# WHAT THIS TASK INVOLVES
Set down, word for word, the passage in the dual treatment process classification below that runs from "- (5) Trickling" to "TF/AS system circulates activated sludge to the aeration basin.".

(a) Classification. A trickling filter or other attached-growth treatment unit in series with a suspended-growth process is considered a dual treatment process that is classified as one of the following:
- (1) Activated Biological Filter (ABF) System. An ABF consists of a tricking filter and a final clarifier. An ABF system recirculates settled solids from the final clarifier through the trickling filter with no separate aeration basin or solids contact basin.
- (2) Trickling Filter/Solids Contact (TF/SC) System. A TF/SC system consists of a trickling filter sized to remove the majority of the soluble five-day biochemical oxygen demand (BOD5), followed by an aerated solids contact basin sized to provide polishing and improved sludge settleability, followed by a final clarifier. A TF/SC system recirculates activated sludge to a solids contact basin. The design may include a sludge re-aeration basin.
- (3) Roughing Filter/Activated Sludge (RF/AS) System. A RF/AS system consists of a trickling filter sized to perform primary treatment, followed by an aeration basin sized to remove the majority of the soluble BOD5, followed by a final clarifier. A RF/AS system circulates activated sludge to the aeration basin.
- (4) Activated Biological Filter/Activated Sludge (ABF/AS) System. An ABF/AS system consists of a trickling filter sized to perform primary treatment, followed by an aeration basin sized to remove the majority of the soluble BOD5, followed by a final clarifier. An ABF/AS system recirculates activated sludge to the trickling filter.
- (5) Trickling Filter/Activated Sludge (TF/AS) System. A TF/AS system consists of a trickling filter sized to perform roughing and concentration dampening, followed by an intermediate clarifier, followed by an aeration basin sized to remove the majority of the soluble BOD5, followed by a final clarifier. A TF/AS system circulates activated sludge to the aeration basin.

# PROVIDED MATERIAL
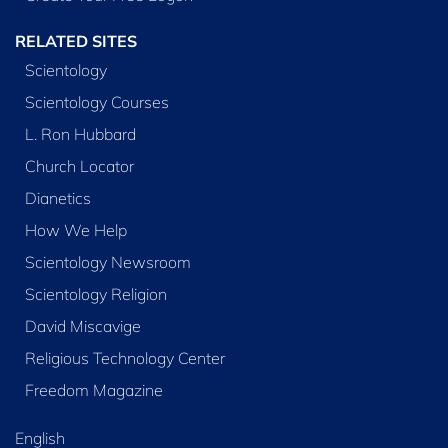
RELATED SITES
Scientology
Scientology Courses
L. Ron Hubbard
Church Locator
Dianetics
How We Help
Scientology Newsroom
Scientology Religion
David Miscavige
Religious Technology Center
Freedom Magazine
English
--
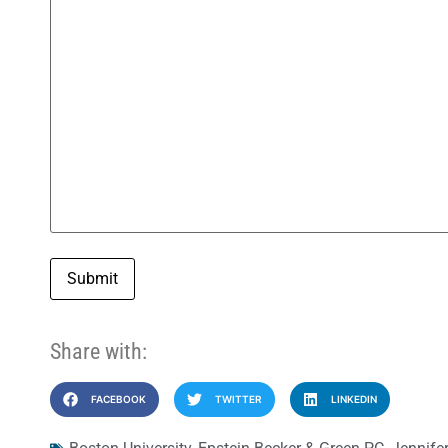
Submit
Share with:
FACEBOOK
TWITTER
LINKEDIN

# RESULT OF THE TASK
- (5) Trickling Filter/Activated Sludge (TF/AS) System. A TF/AS system consists of a trickling filter sized to perform roughing and concentration dampening, followed by an intermediate clarifier, followed by an aeration basin sized to remove the majority of the soluble BOD5, followed by a final clarifier. A TF/AS system circulates activated sludge to the aeration basin.